Wall Street analysts say Lifemiders Inc. is a strong company despite its stock performance, which has suffered from the overall volatility of the Internet sector.
Though the Herndon company is focused on electronic advertising and personalized e-mail, its stock has been dragged down along with other big names like Yahoo and Sterling-based America Online.
Lifeminders enjoyed its 52-week high of $94.81 on March 14, and its 52-week low of $8.57 on Oct. 13. It closed Friday on the Nasdaq at $11.87 per share.
"We note that this performance was achieved in an environment where almost one-third of the e-marketing stocks that we follow pre-announced down quarters resulting from dot-com woes," said Perry Boyle, analyst with Thomas Weisel Partners in New York.
Mr. Boyle contends that it was the volatile Internet sector and the stigma attached to dot-coms, and not the company, that brought Lifeminders stock price into single digits.
Lifeminders' stock tumbled along with Yahoo and DoubleClick.com after the latter two companies reported lower advertising revenue for the third quarter.

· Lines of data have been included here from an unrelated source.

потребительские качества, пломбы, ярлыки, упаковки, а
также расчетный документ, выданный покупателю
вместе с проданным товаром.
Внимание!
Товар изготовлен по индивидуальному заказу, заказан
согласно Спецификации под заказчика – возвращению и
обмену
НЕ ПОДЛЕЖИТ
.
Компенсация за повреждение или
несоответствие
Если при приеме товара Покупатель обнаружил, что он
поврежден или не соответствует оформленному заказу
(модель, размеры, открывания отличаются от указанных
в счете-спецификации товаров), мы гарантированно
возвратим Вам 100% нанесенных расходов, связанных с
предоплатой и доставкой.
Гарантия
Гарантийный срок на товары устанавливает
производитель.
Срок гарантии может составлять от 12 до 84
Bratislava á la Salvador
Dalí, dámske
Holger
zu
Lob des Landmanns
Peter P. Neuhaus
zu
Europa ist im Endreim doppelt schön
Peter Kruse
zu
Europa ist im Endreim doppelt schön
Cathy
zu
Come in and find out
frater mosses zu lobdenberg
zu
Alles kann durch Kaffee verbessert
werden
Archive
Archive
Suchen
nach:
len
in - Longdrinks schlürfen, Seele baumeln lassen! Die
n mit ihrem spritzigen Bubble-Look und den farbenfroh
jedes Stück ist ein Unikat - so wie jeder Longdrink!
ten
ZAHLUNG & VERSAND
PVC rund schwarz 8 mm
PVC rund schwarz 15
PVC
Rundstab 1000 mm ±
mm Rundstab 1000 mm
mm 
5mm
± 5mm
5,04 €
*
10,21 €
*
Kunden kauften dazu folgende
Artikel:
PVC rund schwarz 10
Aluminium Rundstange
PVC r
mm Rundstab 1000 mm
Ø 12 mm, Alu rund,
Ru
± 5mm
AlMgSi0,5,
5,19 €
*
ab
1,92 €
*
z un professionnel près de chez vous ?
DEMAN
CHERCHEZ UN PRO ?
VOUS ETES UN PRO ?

Fortunately for Lifeminders, its stock price rose several points last week, after it reported third quarter net losses fell 48 percent to $4 million (17 cents) from $7.7 million (44 cents) for the like quarter last year. But despite the good news on third-quarter loses, and an increase in visitors and advertising on its Web site, Lifeminders continues to suffer.

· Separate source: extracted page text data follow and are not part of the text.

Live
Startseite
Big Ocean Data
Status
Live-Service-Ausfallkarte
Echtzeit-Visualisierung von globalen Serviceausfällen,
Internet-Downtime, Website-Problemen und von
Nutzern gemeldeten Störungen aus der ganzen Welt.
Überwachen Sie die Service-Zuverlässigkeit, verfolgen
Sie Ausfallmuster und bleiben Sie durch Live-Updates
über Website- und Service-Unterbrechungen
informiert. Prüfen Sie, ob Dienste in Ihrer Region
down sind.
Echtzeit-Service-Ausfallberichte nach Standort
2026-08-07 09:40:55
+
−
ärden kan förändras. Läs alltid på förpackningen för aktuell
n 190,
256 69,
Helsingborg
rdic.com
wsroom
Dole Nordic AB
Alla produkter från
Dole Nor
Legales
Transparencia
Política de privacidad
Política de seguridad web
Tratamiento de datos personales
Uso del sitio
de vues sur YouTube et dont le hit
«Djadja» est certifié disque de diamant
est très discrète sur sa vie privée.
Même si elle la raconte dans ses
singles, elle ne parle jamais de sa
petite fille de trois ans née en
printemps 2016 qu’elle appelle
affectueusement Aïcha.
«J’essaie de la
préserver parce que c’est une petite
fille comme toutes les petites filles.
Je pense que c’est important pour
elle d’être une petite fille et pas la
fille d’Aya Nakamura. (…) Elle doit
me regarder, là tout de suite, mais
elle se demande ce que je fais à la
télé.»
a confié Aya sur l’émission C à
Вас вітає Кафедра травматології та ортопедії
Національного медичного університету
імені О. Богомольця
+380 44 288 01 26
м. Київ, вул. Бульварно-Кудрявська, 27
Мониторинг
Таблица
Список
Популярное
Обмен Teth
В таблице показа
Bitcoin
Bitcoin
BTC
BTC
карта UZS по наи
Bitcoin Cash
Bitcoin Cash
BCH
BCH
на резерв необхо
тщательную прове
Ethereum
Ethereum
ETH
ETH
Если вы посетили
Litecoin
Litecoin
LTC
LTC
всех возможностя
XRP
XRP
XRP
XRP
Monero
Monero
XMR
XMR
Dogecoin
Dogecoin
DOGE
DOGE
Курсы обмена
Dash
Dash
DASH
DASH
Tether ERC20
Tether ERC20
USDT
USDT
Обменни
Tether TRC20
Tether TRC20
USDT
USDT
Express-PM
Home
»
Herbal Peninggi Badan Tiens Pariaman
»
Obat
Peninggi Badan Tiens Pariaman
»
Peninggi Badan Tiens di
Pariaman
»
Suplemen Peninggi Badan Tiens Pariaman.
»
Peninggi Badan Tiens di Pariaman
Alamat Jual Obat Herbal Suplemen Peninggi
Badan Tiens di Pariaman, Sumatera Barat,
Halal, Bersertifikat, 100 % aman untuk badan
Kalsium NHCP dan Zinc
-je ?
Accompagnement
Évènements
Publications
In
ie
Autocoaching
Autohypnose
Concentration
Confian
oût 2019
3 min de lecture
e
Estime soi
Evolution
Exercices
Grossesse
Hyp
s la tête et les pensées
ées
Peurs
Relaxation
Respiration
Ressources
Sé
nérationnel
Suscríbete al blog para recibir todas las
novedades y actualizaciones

"We believe Lifeminders has been overly penalized for the dot-com advertising spending meltdown, as well as for the slowdown in overall media trends," said Mr. Boyle in a research report.
The company's users grew 15 percent to its current 19.5 million, while new advertisers such as First USA, Discover Financial Services, Time Warner Inc. and Johnson & Johnson all have signed on with long-term contracts.
The company is seeing larger deals with longer contract lengths, according to Mr. Boyle's research report.
"The company is trading below what we believe is a fair value of $24 [per share]," Mr. Boyle said. "Lifeminders reported a strong third quarter even in a weak dot-com environment."
Lifeminders officials were unavailable for comment.
Analysts say there's been little allure for Wall Street investors to any of those technology stocks lately. So, despite individual performance, they all suffer.
"We think the stock's valuation is attractive, but we do not see as much upside to our estimates as we did a month ago," says Henry Blodget's research report for Merrill Lynch Global Securities.
In fact, the entire sector will continue to suffer, according to Mr. Blodget.
Market leader Yahoo, for example, enjoyed a stock price of $125 per share earlier in the year, but has been trading around $50 per share over the past quarter. Lifeminders remains one of the strongest stocks in the sector, according to the report, which suggests holding on to the stock.
"They need to increase their mix of advertisers relative to dot-com advertisers, that's probably the number one thing," said Mr. Boyle of Thomas Weisel. "The number two thing the company needs to do is to achieve profitability as soon as possible."
That would turn a few heads on Wall Street, he said.